Faith in New York is a citywide PICO affiliate that seeks three things: the building of relational power, coalitional power, and missional power. It is a trained power that understands how to be strong and faithful at the same time. That is the delicate walk of faith along the line of separation between what Americans have named, “Church and State.”
Our shared purpose is to weave the public tapestry that already manifests itself in neighborhoods in such a way that the wisdom of Prophets, such as Isaiah 10, is heard before catastrophe whirls through our city and nation. Clergy are eager to share this spiritual journey of public faith across the boroughs.
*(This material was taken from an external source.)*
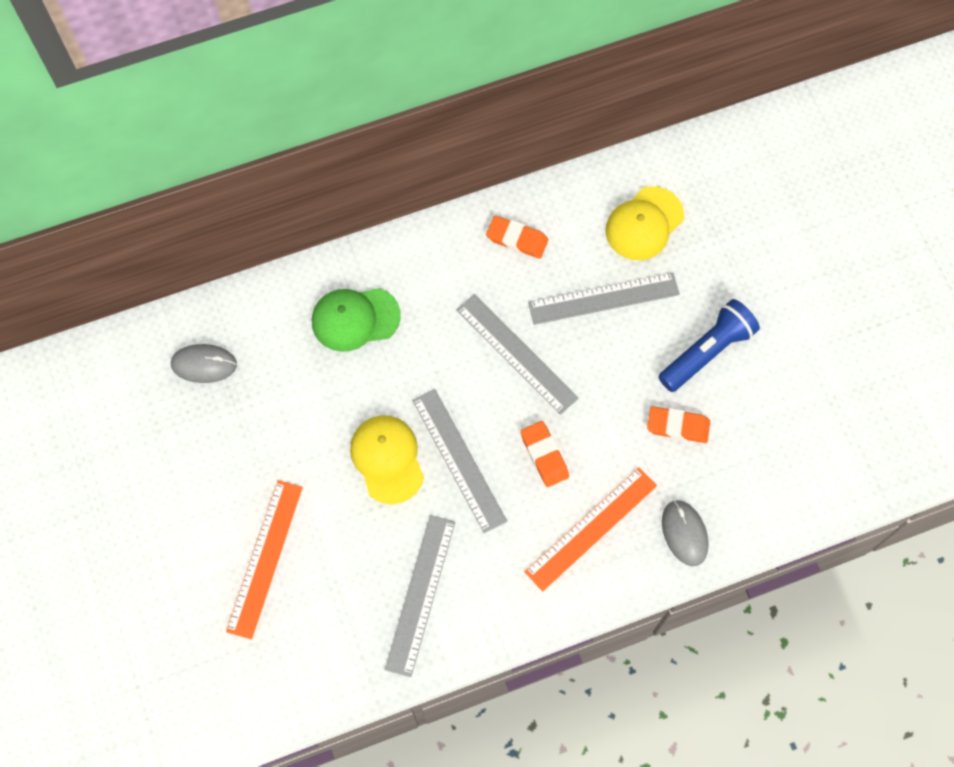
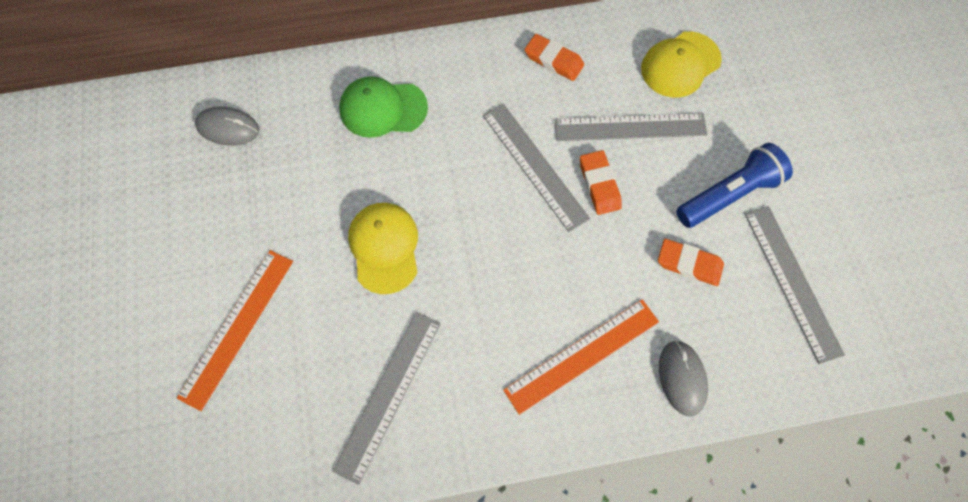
camera: 10 degrees right, 0 degrees up
grey ruler [412,389,507,533] -> grey ruler moved to [745,206,845,364]
orange eraser [520,421,569,487] -> orange eraser moved to [580,150,622,215]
We see no other way than to build congregations dedicated to the “inescapable network of mutuality.”
Rev. David H. Rommereim
 This phrase comes from Dr. Howard Thurman in his masterpiece, Jesus and the Disinherited, Abington Press, 1949. The phrase crystallizes the ministry of Jesus focused toward those who are severely challenged in our, and any, racialized culture.
 Philosopher Patrick Viveret quoted in an article from Frances Moore Lappe.
 The phrase, “ability to act,” is common among organizing faith communities. It is understood as “power.” It is best understood in the Spanish word, poder. Poder refers to the nature of “to be able.” Faith Based Organizing leaders are not afraid to talk about power, poder/ability to act. Power is best understood in terms of one’s ability to act. One’s power is limited, and often destructive when acting alone, or over-against another person or group. One’s power is increased as individuals develop their commonness with the larger community. Power, then becomes a healing potential rather than a zero sum game of winners and losers.
 Rev. Dr. Martin Luther King, Jr. “Remaining Awake through a Great Revolution” quoted in John a. Powell, Racing to Justice, Indiana Press, 2012.